DATA FOR REVIEW START

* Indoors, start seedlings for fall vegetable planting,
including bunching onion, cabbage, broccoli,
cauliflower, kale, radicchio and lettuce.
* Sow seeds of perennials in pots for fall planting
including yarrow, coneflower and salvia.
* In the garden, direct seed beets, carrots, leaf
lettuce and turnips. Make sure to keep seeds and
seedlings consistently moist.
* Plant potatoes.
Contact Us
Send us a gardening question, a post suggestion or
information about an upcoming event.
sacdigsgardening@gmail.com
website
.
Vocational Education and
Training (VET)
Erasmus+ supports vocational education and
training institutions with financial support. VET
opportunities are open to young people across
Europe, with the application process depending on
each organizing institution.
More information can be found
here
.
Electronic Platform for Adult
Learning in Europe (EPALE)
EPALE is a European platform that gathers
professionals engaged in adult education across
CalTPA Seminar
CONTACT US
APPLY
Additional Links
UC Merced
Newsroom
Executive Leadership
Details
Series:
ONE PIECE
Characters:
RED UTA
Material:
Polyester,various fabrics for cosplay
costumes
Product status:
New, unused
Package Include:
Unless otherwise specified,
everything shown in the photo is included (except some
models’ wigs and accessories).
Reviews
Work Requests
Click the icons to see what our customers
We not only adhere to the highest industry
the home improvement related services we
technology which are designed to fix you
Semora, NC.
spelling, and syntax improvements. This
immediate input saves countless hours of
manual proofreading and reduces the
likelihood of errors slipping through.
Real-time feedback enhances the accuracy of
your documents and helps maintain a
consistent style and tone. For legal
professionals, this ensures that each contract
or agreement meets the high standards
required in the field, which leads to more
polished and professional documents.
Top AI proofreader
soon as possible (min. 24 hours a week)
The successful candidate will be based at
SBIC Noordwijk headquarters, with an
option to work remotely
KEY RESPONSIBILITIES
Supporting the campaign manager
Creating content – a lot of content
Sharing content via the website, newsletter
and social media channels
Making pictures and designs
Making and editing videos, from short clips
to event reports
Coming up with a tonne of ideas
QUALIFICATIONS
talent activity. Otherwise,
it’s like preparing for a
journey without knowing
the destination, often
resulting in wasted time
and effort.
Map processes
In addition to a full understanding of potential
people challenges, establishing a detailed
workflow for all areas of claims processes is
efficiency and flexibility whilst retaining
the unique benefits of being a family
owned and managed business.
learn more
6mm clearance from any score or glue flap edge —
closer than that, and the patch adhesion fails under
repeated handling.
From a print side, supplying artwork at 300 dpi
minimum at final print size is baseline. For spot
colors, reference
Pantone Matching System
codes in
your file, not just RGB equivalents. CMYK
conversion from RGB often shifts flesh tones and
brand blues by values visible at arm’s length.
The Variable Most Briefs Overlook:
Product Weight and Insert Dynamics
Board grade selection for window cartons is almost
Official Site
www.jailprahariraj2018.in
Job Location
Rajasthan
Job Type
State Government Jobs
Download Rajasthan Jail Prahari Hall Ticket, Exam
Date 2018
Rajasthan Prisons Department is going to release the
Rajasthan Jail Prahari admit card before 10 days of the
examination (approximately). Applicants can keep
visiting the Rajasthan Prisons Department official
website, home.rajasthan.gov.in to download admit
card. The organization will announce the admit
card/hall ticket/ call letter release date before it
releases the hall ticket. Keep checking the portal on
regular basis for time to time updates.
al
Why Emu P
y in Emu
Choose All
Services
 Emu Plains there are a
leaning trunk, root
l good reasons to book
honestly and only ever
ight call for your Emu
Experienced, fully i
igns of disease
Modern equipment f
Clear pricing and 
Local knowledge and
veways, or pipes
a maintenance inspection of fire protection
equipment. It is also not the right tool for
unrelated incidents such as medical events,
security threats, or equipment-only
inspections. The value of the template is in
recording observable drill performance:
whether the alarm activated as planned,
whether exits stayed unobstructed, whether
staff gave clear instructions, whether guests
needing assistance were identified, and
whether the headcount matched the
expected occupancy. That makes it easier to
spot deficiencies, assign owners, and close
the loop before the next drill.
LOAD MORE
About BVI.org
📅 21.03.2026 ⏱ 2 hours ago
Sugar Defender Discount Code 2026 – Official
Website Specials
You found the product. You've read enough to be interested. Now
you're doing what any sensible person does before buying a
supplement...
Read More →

DATA FOR REVIEW END

- TASK DESCRIPTION
Look above for the line with "Making pictures and designs" and the line with "In addition to". Write out those two lines and all the lines between them, exactly, and no others.

- EXERCISE RESULT
Making pictures and designs
Making and editing videos, from short clips
to event reports
Coming up with a tonne of ideas
QUALIFICATIONS
talent activity. Otherwise,
it’s like preparing for a
journey without knowing
the destination, often
resulting in wasted time
and effort.
Map processes
In addition to a full understanding of potential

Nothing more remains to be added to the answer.